* WORK TASK
Each record must appear in the answer exactly as given.

** DATA UNDER STUDY follows **

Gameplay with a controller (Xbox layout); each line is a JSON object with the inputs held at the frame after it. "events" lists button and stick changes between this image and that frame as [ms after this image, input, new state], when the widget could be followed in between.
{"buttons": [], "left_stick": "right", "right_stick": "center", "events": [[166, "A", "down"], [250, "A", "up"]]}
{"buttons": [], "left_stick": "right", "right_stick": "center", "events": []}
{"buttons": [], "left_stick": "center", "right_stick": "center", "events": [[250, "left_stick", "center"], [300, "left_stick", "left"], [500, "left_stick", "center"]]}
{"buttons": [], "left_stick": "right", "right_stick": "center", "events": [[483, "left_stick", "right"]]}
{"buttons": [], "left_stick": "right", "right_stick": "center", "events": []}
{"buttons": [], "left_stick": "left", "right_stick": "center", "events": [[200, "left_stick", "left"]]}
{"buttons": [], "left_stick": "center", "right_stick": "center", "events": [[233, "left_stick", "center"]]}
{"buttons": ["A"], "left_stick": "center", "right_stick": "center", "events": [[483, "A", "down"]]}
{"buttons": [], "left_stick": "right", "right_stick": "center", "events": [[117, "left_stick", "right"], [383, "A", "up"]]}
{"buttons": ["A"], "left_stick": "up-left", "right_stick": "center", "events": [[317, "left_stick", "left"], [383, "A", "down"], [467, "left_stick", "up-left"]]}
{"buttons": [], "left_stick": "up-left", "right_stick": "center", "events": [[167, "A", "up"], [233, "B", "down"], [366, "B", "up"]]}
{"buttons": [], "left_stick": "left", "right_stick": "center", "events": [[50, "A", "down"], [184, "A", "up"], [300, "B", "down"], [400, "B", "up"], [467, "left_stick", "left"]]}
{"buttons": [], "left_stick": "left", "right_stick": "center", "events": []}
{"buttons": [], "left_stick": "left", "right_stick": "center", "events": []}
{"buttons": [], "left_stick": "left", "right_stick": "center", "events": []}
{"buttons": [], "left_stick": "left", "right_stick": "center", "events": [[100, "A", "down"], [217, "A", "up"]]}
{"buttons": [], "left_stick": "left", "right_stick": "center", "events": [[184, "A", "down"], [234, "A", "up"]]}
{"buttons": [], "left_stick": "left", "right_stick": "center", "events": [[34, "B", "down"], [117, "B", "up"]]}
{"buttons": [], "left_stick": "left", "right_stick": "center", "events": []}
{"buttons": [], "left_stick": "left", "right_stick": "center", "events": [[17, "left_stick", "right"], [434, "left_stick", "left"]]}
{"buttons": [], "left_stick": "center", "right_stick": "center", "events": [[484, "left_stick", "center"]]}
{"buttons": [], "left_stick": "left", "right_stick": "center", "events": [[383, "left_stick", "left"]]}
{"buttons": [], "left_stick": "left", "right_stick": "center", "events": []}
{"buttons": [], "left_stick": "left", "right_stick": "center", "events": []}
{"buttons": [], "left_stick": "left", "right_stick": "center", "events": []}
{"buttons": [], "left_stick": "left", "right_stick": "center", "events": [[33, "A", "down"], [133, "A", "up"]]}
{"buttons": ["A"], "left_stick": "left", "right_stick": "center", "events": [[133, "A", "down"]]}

** End of DATA UNDER STUDY **

* EXERCISE SOLUTION
Gameplay with a controller (Xbox layout); each line is a JSON object with the inputs held at the frame after it. "events" lists button and stick changes between this image and that frame as [ms after this image, input, new state], when the widget could be followed in between.
{"buttons": [], "left_stick": "right", "right_stick": "center", "events": [[166, "A", "down"], [250, "A", "up"]]}
{"buttons": [], "left_stick": "right", "right_stick": "center", "events": []}
{"buttons": [], "left_stick": "center", "right_stick": "center", "events": [[250, "left_stick", "center"], [300, "left_stick", "left"], [500, "left_stick", "center"]]}
{"buttons": [], "left_stick": "right", "right_stick": "center", "events": [[483, "left_stick", "right"]]}
{"buttons": [], "left_stick": "right", "right_stick": "center", "events": []}
{"buttons": [], "left_stick": "left", "right_stick": "center", "events": [[200, "left_stick", "left"]]}
{"buttons": [], "left_stick": "center", "right_stick": "center", "events": [[233, "left_stick", "center"]]}
{"buttons": ["A"], "left_stick": "center", "right_stick": "center", "events": [[483, "A", "down"]]}
{"buttons": [], "left_stick": "right", "right_stick": "center", "events": [[117, "left_stick", "right"], [383, "A", "up"]]}
{"buttons": ["A"], "left_stick": "up-left", "right_stick": "center", "events": [[317, "left_stick", "left"], [383, "A", "down"], [467, "left_stick", "up-left"]]}
{"buttons": [], "left_stick": "up-left", "right_stick": "center", "events": [[167, "A", "up"], [233, "B", "down"], [366, "B", "up"]]}
{"buttons": [], "left_stick": "left", "right_stick": "center", "events": [[50, "A", "down"], [184, "A", "up"], [300, "B", "down"], [400, "B", "up"], [467, "left_stick", "left"]]}
{"buttons": [], "left_stick": "left", "right_stick": "center", "events": []}
{"buttons": [], "left_stick": "left", "right_stick": "center", "events": []}
{"buttons": [], "left_stick": "left", "right_stick": "center", "events": []}
{"buttons": [], "left_stick": "left", "right_stick": "center", "events": [[100, "A", "down"], [217, "A", "up"]]}
{"buttons": [], "left_stick": "left", "right_stick": "center", "events": [[184, "A", "down"], [234, "A", "up"]]}
{"buttons": [], "left_stick": "left", "right_stick": "center", "events": [[34, "B", "down"], [117, "B", "up"]]}
{"buttons": [], "left_stick": "left", "right_stick": "center", "events": []}
{"buttons": [], "left_stick": "left", "right_stick": "center", "events": [[17, "left_stick", "right"], [434, "left_stick", "left"]]}
{"buttons": [], "left_stick": "center", "right_stick": "center", "events": [[484, "left_stick", "center"]]}
{"buttons": [], "left_stick": "left", "right_stick": "center", "events": [[383, "left_stick", "left"]]}
{"buttons": [], "left_stick": "left", "right_stick": "center", "events": []}
{"buttons": [], "left_stick": "left", "right_stick": "center", "events": []}
{"buttons": [], "left_stick": "left", "right_stick": "center", "events": []}
{"buttons": [], "left_stick": "left", "right_stick": "center", "events": [[33, "A", "down"], [133, "A", "up"]]}
{"buttons": ["A"], "left_stick": "left", "right_stick": "center", "events": [[133, "A", "down"]]}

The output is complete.